In April 2024, UN spokesperson Ravina Shamdasani explained that a mass grave at Nasser Hospital in Khan Younis had been uncovered. She continued:
Among the deceased were allegedly older people, women and wounded, while others were found tied with their hands… tied and stripped of their clothes.
Mass graves have also been uncovered at Al Shifa Hospital in Gaza and in the Kamal Adwan Hospital in Beit Lahiya
Dignity
It’s difficult to swallow Israel saying that the return of hostages has been “violation of utmost severity” given their genocide in Palestine. Within mere hours of news breaking about the manner of the return of hostages, news outlets, officials from the UN, charities, and more have released floods of content detailing the indignity and grief of such actions.
It’s been months, years, decades, since Palestinians have been mercilessly killed, abducted, detained without charge, their bodies held without cause, buried in mass graves.
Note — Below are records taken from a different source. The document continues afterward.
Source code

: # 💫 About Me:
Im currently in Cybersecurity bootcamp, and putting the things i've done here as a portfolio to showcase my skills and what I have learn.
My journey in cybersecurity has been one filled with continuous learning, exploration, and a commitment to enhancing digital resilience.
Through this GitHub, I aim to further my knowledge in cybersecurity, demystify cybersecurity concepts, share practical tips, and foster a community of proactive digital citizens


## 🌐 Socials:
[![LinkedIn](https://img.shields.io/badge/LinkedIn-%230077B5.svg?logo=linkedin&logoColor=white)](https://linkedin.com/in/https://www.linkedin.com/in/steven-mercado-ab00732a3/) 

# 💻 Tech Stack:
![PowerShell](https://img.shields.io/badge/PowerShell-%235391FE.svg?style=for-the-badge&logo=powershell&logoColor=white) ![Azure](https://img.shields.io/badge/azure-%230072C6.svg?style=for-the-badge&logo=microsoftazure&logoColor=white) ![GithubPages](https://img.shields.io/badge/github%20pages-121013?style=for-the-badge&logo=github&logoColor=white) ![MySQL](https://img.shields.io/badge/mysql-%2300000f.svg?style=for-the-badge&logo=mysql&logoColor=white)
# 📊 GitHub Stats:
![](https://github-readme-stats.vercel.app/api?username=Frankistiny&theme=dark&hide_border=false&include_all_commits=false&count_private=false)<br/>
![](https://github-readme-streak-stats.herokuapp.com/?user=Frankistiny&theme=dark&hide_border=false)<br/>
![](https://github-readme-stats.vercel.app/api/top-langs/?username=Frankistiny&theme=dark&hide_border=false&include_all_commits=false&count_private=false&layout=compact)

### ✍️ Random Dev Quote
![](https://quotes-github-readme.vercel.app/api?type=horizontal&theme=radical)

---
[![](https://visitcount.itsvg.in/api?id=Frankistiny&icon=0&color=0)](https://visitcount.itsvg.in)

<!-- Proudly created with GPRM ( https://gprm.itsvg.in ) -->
There isn’t any collective grief in the West over a single one of these deaths.
Supporters of Palestine have expressed their grief, but this is wholly different from the institutional acceptance of grief for Israelis. Journalist Sana Saeed summed up the situation:
This past week has felt like the first three months of the genocide – the same intensity and ferocity of genocide propaganda & manufacturing, of anti-Palestinian hatred.
Journalist Assal Rad pointed out the impact of the double standards described above:
Whether it’s Hind Rajab or Kfir and Ariel Bibas, harming any child is abhorrent. I thought we had all already agreed on that fact, then I watched people justify the slaughter of thousands upon thousands of children in Gaza. I guess a child is a child, unless they’re Palestinian.
And, Professor Asad Abukhalil said:
I am yet to see one Palestinian hostage or one Palestinian victim personalized/humanized in the Western press.
Grief for Israeli hostages is a choice
There is room in the Western psyche for considering the loss to humanity of one single Israeli life. There is room to feel an outpouring of grief for Israeli strangers, and to work to see how the rituals of death can fall heartbreakingly short.
There is no such thing for thousands upon thousands of Palestinians shot dead in humanitarian zones, buried under rubble with not even a crack of light many months later, human flesh scraped into bags weighed out to denote a person.
Grief is a choice. And, clearly, it is a political choice.